**STUDY QUESTIONS:**
1) In the article on Brandon Jennings, which team claimed him off waivers on October 17, 2001?
2) Extend the article on Brandon Jennings with the paragraph that follows its last sentence.

**SOURCE DOCUMENT:**
☆ ☆ ☆ ☆ ☆ ☆ ☆
Brandon Jennings

No. 39
- Position: Cornerback

Personal information
- Born: July 15, 1978 (age 47) Channelview, Texas, U.S.
- Listed height: 6 ft 0 in (1.83 m)
- Listed weight: 190 lb (86 kg)

Career information
- High school: Channelview
- College: Texas A&M
- NFL draft: 2000: undrafted

Career history
- Oakland Raiders (2000–2001); Cleveland Browns (2001); Oakland Raiders (2001); Green Bay Packers (2002)*; Oakland Raiders (2002); Houston Texans (2003)*;
- * Offseason and/or practice squad member only

Career NFL statistics
- Games: 20
- Tackles: 22
- Passes defended: 2
- Stats at Pro Football Reference

= Brandon Jennings (American football) =

American football player (born 1978)

Brandon Jennings (born July 15, 1978) is an American former professional football player who was a cornerback in the National Football League (NFL). He played his college football for the Texas A&M Aggies. Jennings was signed as an undrafted free agent by the Oakland Raiders in 2000. He played four seasons for the Raiders, Cleveland Browns, Green Bay Packers, and Houston Texans.

==Professional career==

Jennings went undrafted in the 2000 NFL draft, but was signed by the Oakland Raiders. During his rookie season in 2000 he recorded one tackle. On October 14, 2001, Jennings was waived by the Oakland Raiders. On October 17, 2001, Jennings was claimed off waivers by the Cleveland Browns. On October 24, 2001, Jennings was waived by the Cleveland Browns. On October 29, 2001, the Oakland Raiders signed Jennings to their practice squad. On November 7, 2001, the Oakland Raiders promoted Jennings to their active roster. On November 14, 2001, the Oakland Raiders released Jennings from their active roster and re-signed him to their practice squad two days later. Jennings recorded 12 combined tackles in 2001 and appeared in eight games.
☆ ☆ ☆ ☆ ☆ ☆ ☆
**GIVEN DATA:**

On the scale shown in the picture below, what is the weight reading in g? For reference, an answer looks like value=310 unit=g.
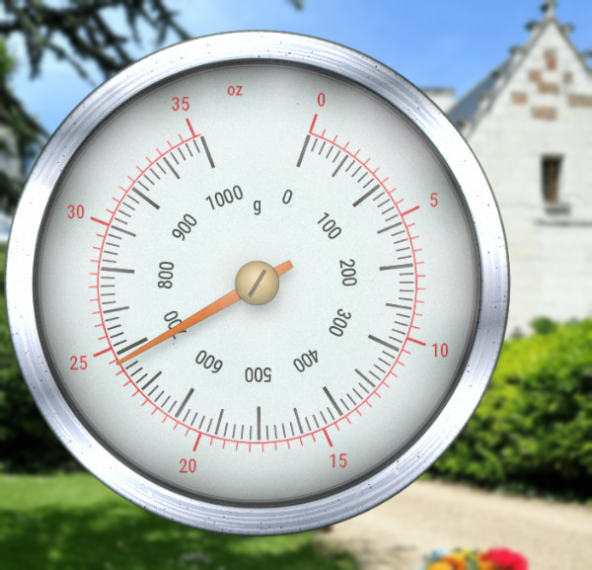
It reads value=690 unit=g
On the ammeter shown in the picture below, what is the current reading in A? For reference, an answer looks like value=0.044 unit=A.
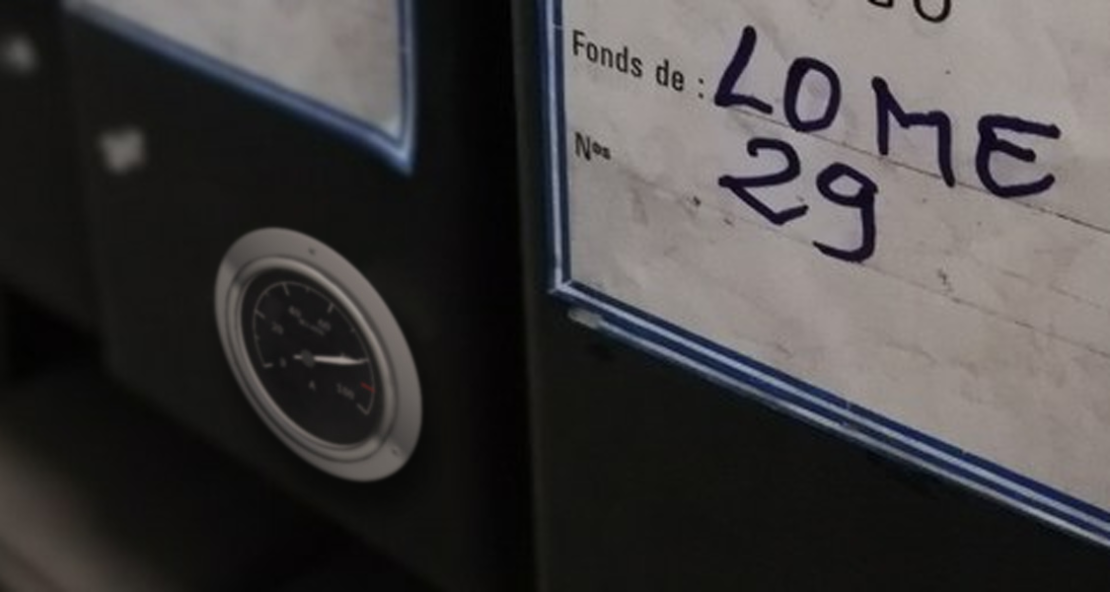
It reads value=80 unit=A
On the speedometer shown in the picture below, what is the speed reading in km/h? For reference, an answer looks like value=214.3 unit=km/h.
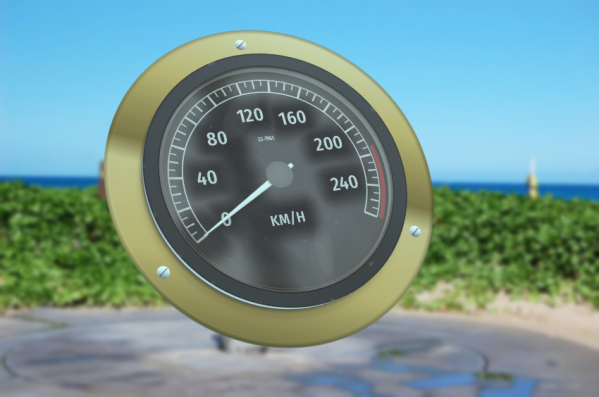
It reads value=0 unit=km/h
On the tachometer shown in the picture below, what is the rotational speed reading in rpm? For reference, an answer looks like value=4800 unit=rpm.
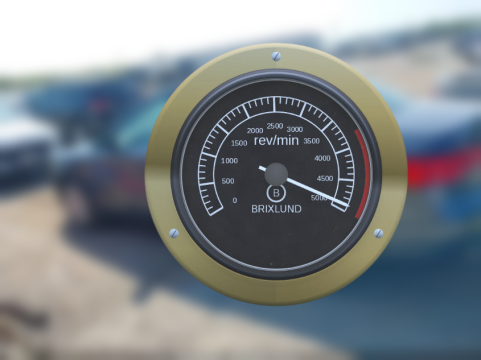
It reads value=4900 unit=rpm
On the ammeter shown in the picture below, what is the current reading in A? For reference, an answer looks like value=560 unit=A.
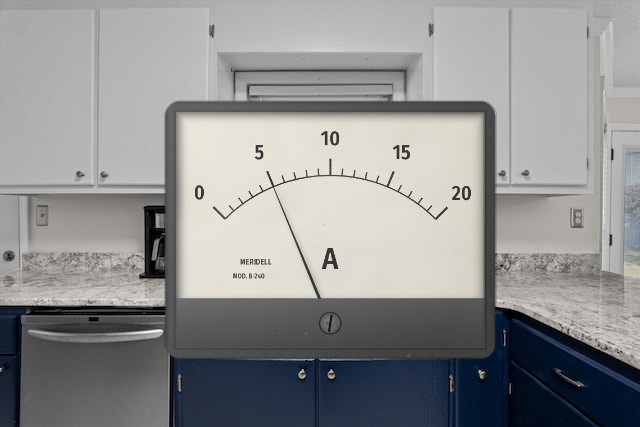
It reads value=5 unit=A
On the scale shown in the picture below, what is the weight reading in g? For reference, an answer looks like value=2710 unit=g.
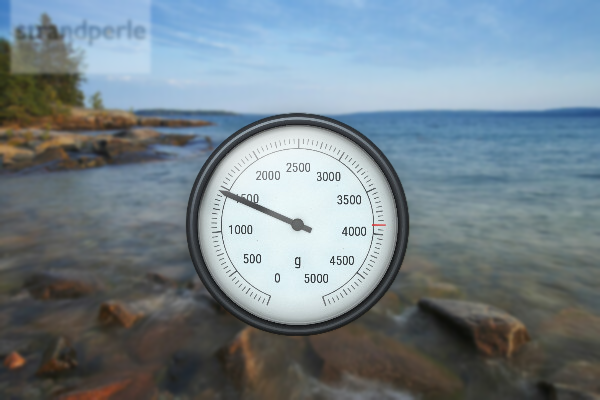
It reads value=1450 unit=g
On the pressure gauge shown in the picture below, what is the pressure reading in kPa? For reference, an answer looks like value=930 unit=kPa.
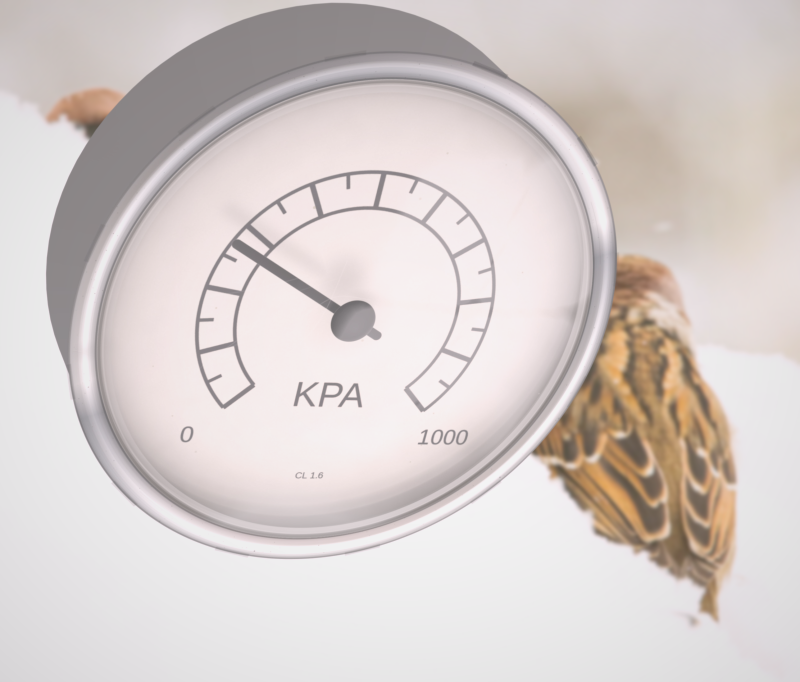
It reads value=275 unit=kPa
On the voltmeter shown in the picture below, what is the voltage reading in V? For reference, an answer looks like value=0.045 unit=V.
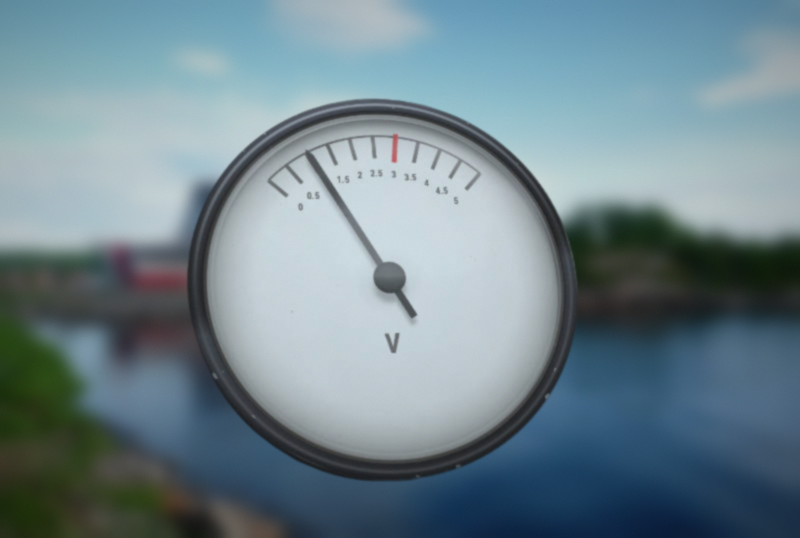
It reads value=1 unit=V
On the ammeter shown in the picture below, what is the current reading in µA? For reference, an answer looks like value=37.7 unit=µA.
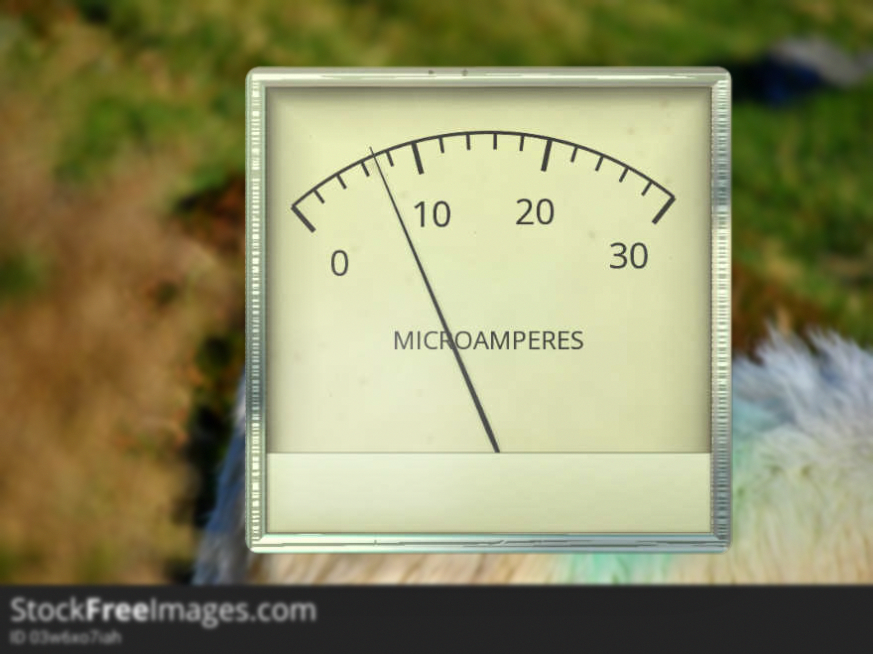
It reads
☆ ☆ ☆ ☆ ☆ ☆ ☆
**ANSWERS FOR EACH ITEM:**
1) The Cleveland Browns

2)
On September 1, 2002, the Oakland Raiders released Jennings as part of their final roster cuts. On October 9, 2002, the Green Bay Packers signed Jennings to their practice squad. On October 15, 2002, the Green Bay Packers released Jennings from their practice squad. On October 24, 2002, the Oakland Raiders signed Jennings to their practice squad. The following day, the Oakland Raiders promoted Jennings from their practice squad to their active roster. On January 12, 2003, the Oakland Raiders waived Jennings. On January 27, 2003, the Houston Texans claimed Jennings off of waivers. On February 27, 2003, the Houston Texans offered Jennings a one-year, $605,000 tender as a restricted free agent. One March 21, 2003, it was reported that Jennings had officially signed his restricted free agent tender with the Houston Texans. On August 13, 2003, the Houston Texans released Jennings as part of their roster cuts.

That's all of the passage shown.